▸ EXERCISE DETAILS: Can you switch "absolute pixels" to "raw pixel coordinates" throughout all the records below and give the lines again with nothing else changed, leaving the pictures out of your answer?

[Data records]
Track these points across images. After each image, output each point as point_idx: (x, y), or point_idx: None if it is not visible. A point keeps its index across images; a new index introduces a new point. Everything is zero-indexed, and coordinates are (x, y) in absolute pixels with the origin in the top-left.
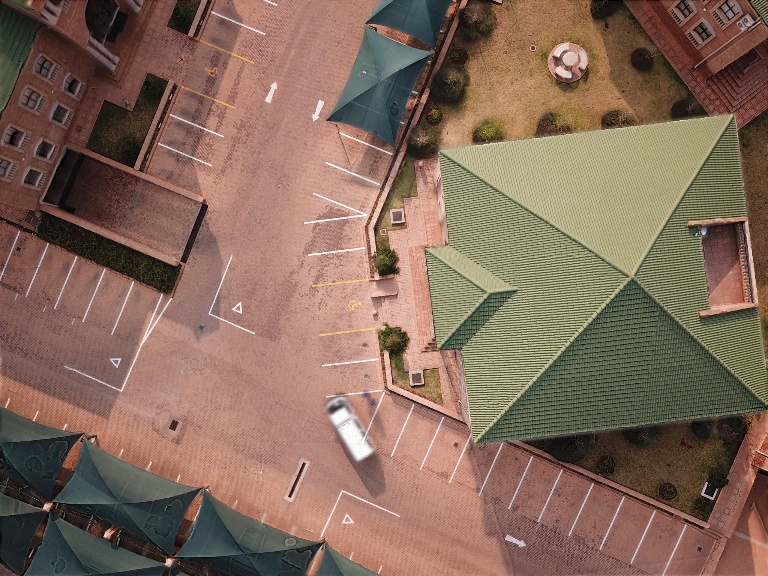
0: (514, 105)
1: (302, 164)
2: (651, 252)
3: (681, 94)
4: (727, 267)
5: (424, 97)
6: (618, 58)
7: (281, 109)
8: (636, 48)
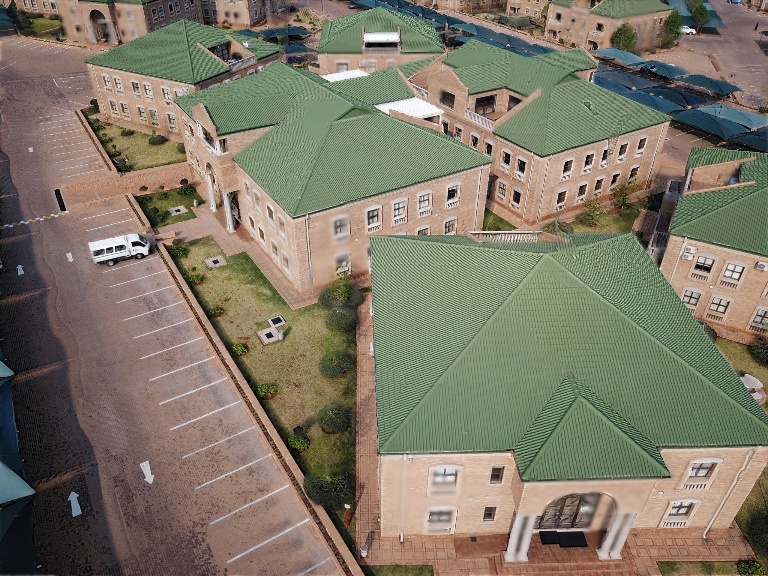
0: None
1: None
2: None
3: None
4: None
5: None
6: None
7: None
8: None
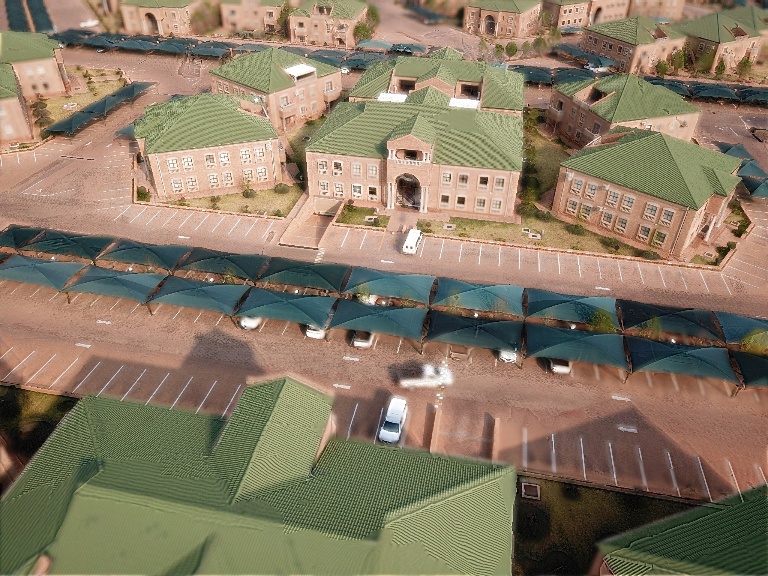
0: None
1: None
2: None
3: None
4: None
5: None
6: None
7: (762, 159)
8: None
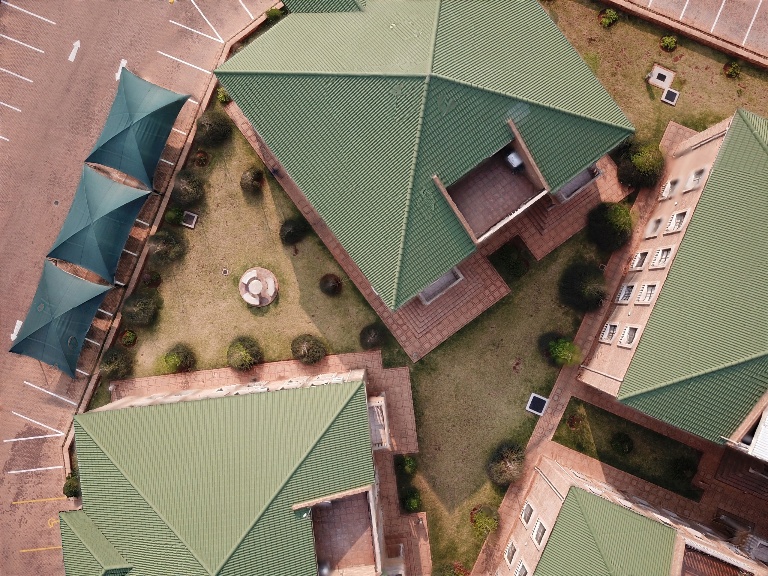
0: (207, 328)
1: (1, 383)
2: (241, 546)
3: (369, 319)
4: (361, 529)
5: (116, 321)
6: (307, 283)
7: None
8: (325, 273)
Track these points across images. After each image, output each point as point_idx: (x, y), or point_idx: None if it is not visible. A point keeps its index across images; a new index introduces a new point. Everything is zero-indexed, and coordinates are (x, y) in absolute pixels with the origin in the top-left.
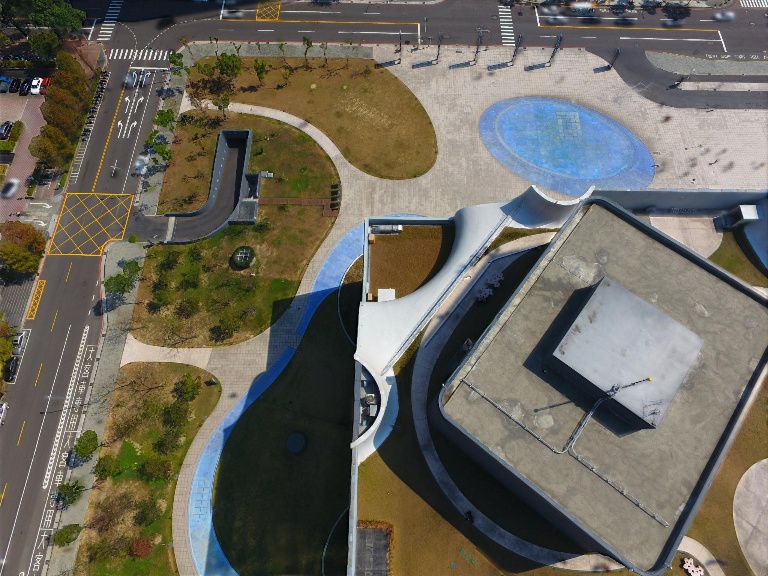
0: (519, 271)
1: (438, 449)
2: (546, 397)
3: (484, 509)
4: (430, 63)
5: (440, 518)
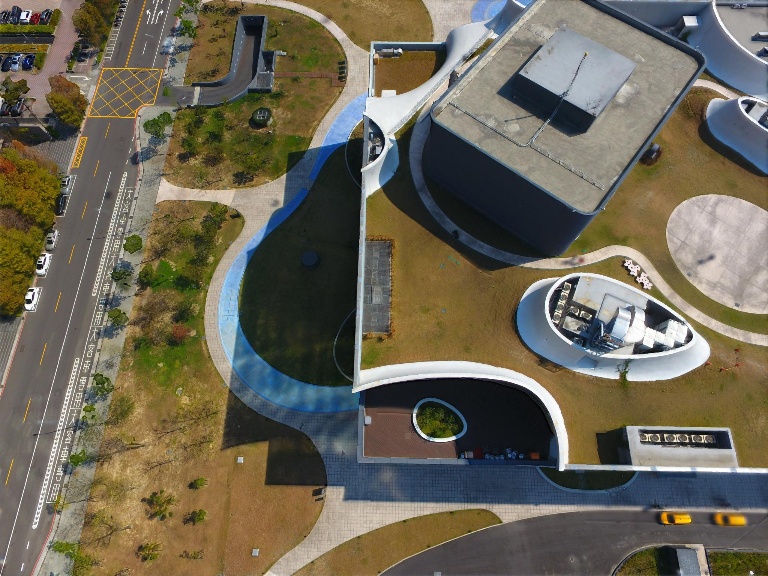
0: None
1: (431, 191)
2: (514, 113)
3: (467, 230)
4: None
5: (432, 236)
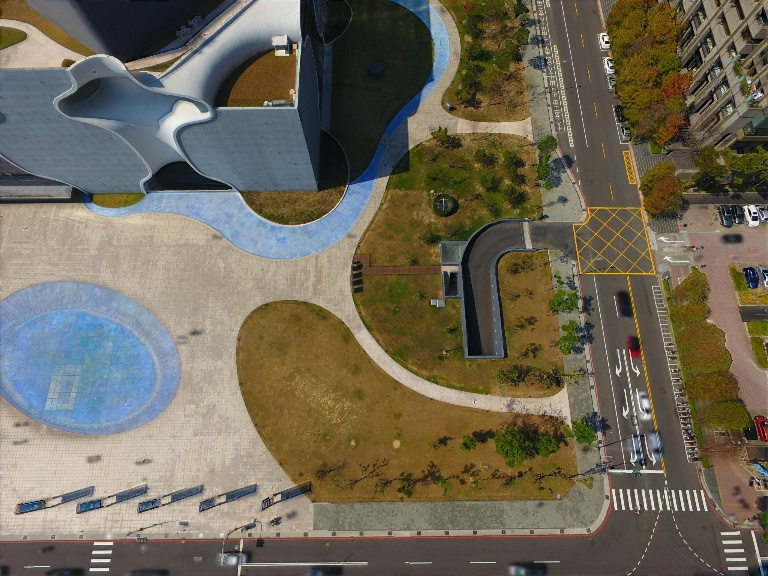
0: (162, 41)
1: None
2: None
3: None
4: (230, 497)
5: None
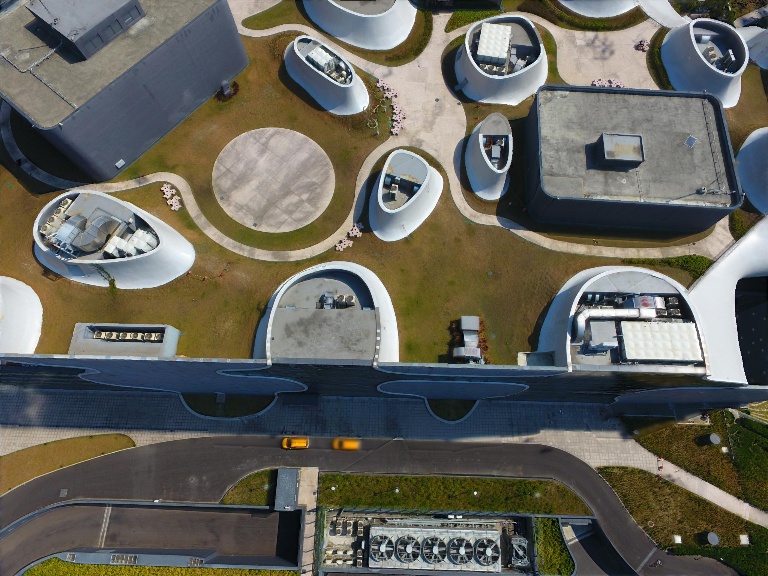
0: None
1: (13, 125)
2: (31, 43)
3: (32, 158)
4: None
5: None
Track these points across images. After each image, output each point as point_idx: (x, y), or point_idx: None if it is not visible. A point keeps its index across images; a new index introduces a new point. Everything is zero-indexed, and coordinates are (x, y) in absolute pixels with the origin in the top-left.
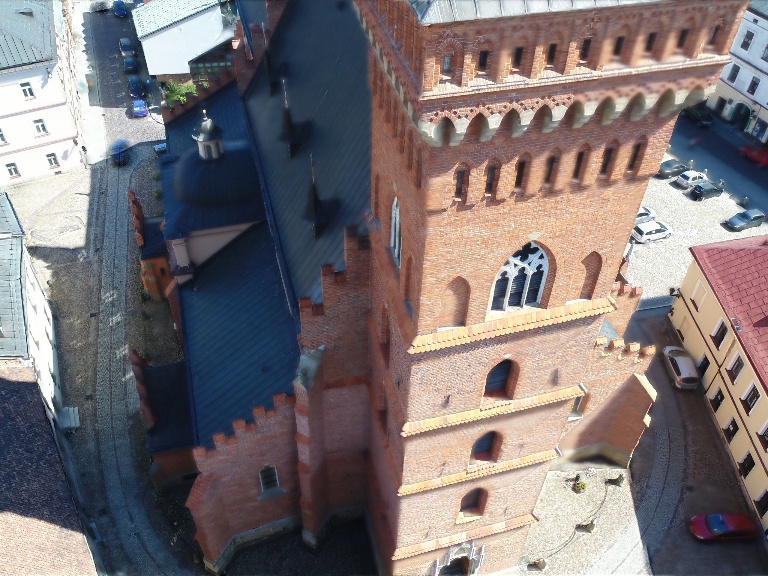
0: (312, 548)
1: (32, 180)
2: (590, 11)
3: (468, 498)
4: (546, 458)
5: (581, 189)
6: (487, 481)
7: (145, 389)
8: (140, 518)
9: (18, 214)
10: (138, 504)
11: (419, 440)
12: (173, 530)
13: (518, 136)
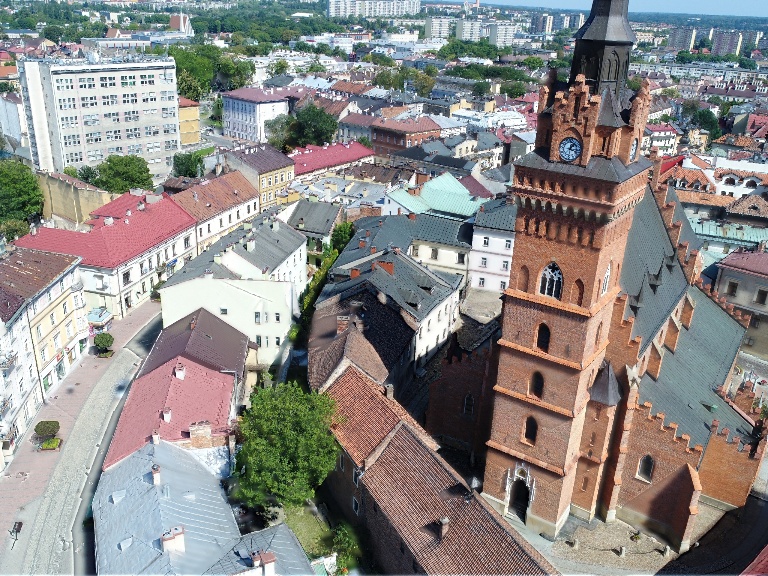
0: (471, 466)
1: (488, 291)
2: (561, 174)
3: (531, 429)
4: (566, 414)
5: (571, 245)
6: (537, 414)
7: (451, 353)
8: (415, 415)
9: (470, 300)
10: (419, 411)
11: (506, 354)
12: (423, 426)
13: (544, 211)
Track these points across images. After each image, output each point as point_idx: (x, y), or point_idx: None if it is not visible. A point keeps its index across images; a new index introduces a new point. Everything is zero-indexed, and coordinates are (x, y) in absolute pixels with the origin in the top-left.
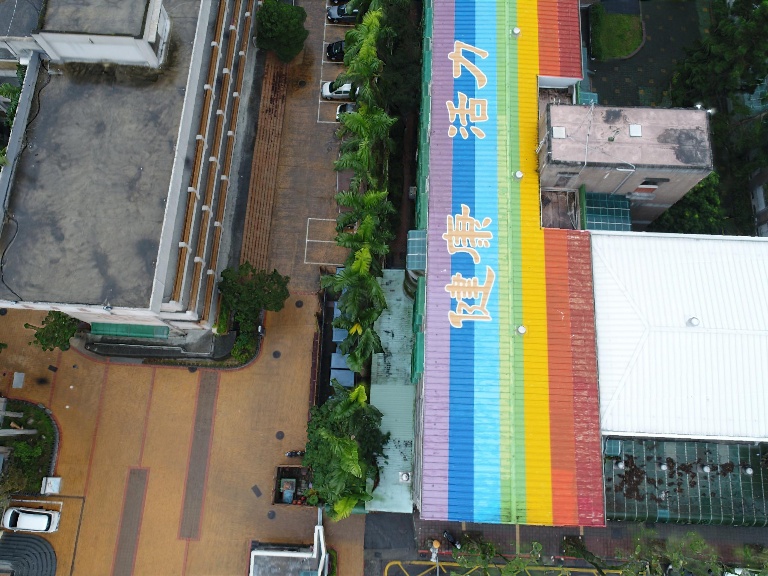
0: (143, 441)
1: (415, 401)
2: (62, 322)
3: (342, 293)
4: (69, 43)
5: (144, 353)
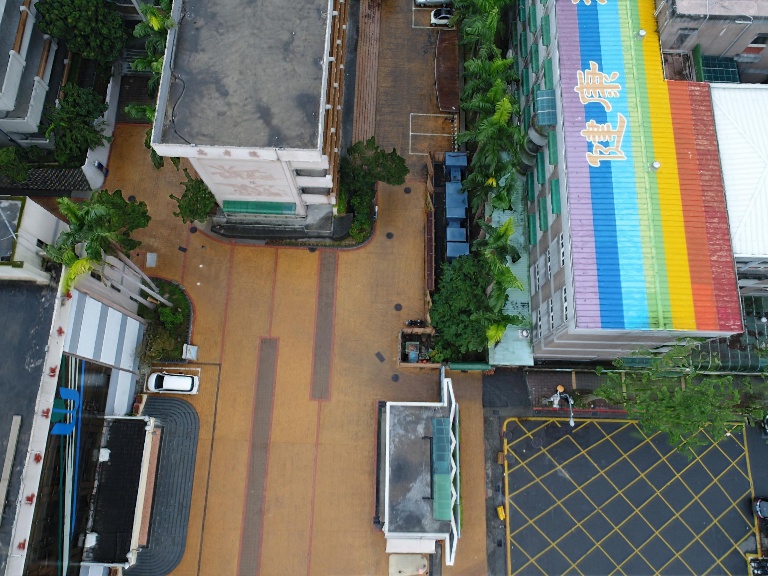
0: (271, 314)
1: (529, 267)
2: (202, 195)
3: (451, 176)
4: None
5: (268, 234)
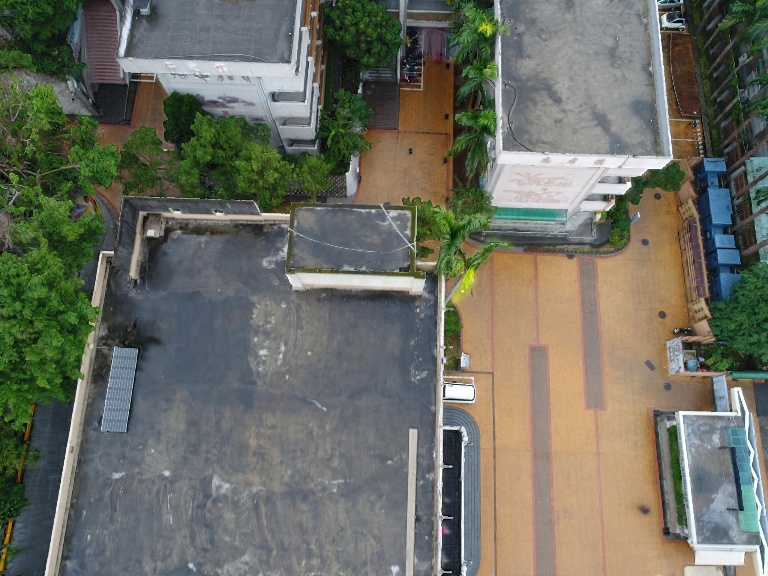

▸ FULL OUTPUT:
Track these points across images. After each image, output each point as point_idx: (x, y), or point_idx: None if it is not visible. A point keeps its index across images; a new index introduces a new point. Everything is zero-indexed, and coordinates are (x, y) in raw pixel coordinates with the origin in the top-left.
0: (514, 105)
1: (302, 164)
2: (651, 252)
3: (681, 94)
4: (727, 267)
5: (424, 97)
6: (618, 58)
7: (281, 109)
8: (636, 48)
0: None
1: None
2: None
3: None
4: None
5: None
6: None
7: None
8: None
0: None
1: None
2: None
3: None
4: None
5: None
6: None
7: (762, 159)
8: None
0: (207, 328)
1: (1, 383)
2: (241, 546)
3: (369, 319)
4: (361, 529)
5: (116, 321)
6: (307, 283)
7: None
8: (325, 273)
Track these points across images. After each image, output each point as point_idx: (x, y), or point_idx: None if it is not visible. A point keeps its index across images; a new index introduces a new point. Everything is zero-indexed, and coordinates are (x, y) in raw pixel coordinates with the origin in the top-left.
0: (519, 271)
1: (438, 449)
2: (546, 397)
3: (484, 509)
4: (430, 63)
5: (440, 518)
0: None
1: (431, 191)
2: (514, 113)
3: (467, 230)
4: None
5: (432, 236)
0: (162, 41)
1: None
2: None
3: None
4: (230, 497)
5: None
0: None
1: (13, 125)
2: (31, 43)
3: (32, 158)
4: None
5: None
Track these points across images. After each image, output each point as point_idx: (x, y), or point_idx: None if it is not visible. A point keeps its index across images; a new index introduces a new point. Everything is zero-indexed, and coordinates are (x, y) in raw pixel coordinates with the origin in the top-left.
0: (312, 548)
1: (32, 180)
2: (590, 11)
3: (468, 498)
4: (546, 458)
5: (581, 189)
6: (487, 481)
7: (145, 389)
8: (140, 518)
9: (18, 214)
10: (138, 504)
11: (419, 440)
12: (173, 530)
13: (518, 136)
0: (471, 466)
1: (488, 291)
2: (561, 174)
3: (531, 429)
4: (566, 414)
5: (571, 245)
6: (537, 414)
7: (451, 353)
8: (415, 415)
9: (470, 300)
10: (419, 411)
11: (506, 354)
12: (423, 426)
13: (544, 211)
Track these points across images. After each image, output each point as point_idx: (x, y), or point_idx: None if it is not visible. A point keeps its index across images; a new index introduces a new point. Everything is zero-indexed, and coordinates are (x, y) in raw pixel coordinates with the origin in the top-left.
0: (143, 441)
1: (415, 401)
2: (62, 322)
3: (342, 293)
4: (69, 43)
5: (144, 353)
0: (271, 314)
1: (529, 267)
2: (202, 195)
3: (451, 176)
4: None
5: (268, 234)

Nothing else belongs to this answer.